What to produce: Display each line of the data below that contains the string "CLEAR". Matching is case-sensitive.
■ ■ ■ ■
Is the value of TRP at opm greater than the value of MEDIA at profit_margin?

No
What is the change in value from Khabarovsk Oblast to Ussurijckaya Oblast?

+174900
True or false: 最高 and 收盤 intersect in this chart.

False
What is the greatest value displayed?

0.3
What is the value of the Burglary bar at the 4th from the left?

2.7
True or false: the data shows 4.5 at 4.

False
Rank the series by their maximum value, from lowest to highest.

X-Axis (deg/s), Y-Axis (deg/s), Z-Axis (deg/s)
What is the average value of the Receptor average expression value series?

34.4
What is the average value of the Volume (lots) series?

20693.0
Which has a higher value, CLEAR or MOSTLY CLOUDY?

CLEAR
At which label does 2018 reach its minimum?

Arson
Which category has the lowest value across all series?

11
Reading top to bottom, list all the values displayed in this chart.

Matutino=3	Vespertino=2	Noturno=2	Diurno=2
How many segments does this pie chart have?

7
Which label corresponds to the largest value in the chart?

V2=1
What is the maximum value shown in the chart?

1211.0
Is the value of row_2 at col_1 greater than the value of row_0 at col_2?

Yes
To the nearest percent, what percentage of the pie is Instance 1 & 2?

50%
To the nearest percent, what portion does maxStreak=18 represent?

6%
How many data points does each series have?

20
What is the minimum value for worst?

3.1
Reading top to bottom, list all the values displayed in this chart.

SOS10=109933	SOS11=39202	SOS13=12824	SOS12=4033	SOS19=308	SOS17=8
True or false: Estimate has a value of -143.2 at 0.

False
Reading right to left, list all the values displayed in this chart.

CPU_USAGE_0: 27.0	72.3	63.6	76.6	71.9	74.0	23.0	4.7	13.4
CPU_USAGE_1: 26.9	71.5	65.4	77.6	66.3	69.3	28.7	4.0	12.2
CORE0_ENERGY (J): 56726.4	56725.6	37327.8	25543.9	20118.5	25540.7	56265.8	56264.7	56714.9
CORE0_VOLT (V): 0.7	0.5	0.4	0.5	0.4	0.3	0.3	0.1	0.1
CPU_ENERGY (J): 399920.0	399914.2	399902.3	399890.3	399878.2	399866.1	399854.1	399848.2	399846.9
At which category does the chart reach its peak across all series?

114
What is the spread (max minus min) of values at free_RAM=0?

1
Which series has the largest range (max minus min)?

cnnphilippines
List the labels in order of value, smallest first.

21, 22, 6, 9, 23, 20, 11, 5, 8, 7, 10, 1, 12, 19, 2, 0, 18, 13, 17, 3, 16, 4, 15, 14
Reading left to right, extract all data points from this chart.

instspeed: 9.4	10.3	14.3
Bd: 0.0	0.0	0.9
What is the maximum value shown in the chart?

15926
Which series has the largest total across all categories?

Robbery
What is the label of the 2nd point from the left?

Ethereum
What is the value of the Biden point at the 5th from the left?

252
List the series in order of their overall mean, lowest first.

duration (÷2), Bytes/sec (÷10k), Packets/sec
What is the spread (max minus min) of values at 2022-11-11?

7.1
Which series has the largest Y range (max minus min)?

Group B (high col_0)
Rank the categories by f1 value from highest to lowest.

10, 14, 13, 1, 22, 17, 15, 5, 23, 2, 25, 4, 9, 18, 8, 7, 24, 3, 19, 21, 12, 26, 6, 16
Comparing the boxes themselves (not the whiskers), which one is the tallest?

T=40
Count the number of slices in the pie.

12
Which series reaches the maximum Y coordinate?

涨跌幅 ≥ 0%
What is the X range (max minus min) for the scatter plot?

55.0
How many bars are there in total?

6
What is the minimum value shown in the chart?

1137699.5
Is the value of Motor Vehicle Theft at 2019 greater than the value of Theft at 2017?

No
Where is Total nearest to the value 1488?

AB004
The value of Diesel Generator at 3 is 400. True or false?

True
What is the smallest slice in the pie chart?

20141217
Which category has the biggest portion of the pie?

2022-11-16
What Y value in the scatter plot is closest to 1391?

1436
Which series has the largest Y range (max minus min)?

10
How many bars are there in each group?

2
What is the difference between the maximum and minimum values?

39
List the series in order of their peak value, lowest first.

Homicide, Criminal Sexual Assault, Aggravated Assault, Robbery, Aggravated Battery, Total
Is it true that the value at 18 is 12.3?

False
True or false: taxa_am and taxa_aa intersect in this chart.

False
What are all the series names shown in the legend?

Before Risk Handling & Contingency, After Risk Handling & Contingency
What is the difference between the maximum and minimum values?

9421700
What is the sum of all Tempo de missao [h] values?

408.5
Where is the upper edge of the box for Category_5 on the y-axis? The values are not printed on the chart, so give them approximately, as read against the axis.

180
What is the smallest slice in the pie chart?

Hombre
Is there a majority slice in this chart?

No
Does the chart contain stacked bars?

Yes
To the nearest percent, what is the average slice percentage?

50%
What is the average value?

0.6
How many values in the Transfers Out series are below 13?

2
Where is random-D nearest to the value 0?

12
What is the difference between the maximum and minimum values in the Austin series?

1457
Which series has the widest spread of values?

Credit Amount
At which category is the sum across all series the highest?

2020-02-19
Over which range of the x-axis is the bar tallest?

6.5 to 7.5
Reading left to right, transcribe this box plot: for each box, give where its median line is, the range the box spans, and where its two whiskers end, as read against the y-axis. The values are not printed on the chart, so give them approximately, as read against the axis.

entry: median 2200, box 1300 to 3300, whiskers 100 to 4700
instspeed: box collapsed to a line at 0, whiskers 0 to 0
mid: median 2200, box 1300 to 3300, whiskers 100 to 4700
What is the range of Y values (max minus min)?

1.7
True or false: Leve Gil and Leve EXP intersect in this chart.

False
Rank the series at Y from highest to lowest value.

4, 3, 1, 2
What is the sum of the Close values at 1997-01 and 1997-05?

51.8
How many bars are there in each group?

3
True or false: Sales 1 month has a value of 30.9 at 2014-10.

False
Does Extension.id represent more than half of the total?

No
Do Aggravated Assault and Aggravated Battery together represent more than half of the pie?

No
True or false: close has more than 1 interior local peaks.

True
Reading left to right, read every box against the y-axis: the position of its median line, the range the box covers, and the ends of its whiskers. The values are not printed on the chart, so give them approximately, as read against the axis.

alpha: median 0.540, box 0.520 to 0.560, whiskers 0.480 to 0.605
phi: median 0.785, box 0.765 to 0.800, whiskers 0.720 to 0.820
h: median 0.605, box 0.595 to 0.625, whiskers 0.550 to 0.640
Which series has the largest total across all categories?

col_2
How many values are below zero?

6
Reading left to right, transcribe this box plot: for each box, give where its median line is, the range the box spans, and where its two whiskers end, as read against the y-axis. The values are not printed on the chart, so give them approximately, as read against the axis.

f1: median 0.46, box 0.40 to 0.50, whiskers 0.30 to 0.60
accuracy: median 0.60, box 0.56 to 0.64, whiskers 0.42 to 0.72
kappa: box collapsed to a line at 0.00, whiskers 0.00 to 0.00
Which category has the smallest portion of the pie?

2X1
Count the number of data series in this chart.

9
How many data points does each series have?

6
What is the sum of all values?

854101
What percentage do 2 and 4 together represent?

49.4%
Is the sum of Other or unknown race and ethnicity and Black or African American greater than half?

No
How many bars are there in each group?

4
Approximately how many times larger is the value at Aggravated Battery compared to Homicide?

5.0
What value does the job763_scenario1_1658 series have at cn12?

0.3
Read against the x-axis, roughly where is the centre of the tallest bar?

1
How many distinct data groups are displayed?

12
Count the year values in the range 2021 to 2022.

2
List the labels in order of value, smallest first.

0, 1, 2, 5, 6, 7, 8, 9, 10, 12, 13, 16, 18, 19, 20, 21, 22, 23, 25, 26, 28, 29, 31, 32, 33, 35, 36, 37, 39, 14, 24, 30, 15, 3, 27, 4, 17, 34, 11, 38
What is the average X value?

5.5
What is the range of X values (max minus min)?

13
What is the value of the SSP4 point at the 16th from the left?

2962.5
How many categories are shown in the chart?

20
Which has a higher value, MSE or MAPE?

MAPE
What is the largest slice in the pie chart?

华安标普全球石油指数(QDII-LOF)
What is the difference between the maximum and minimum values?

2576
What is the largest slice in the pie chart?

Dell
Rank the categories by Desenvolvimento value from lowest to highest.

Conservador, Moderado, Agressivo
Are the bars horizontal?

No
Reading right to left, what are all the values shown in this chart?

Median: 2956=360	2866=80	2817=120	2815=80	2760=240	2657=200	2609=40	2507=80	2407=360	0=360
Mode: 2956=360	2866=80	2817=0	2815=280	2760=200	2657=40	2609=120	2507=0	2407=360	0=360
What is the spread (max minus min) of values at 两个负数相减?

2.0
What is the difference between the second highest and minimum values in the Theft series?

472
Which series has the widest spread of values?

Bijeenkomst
■ ■ ■ ■
Output for this exercise:
Which has a higher value, CLEAR or MOSTLY CLOUDY?
CLEAR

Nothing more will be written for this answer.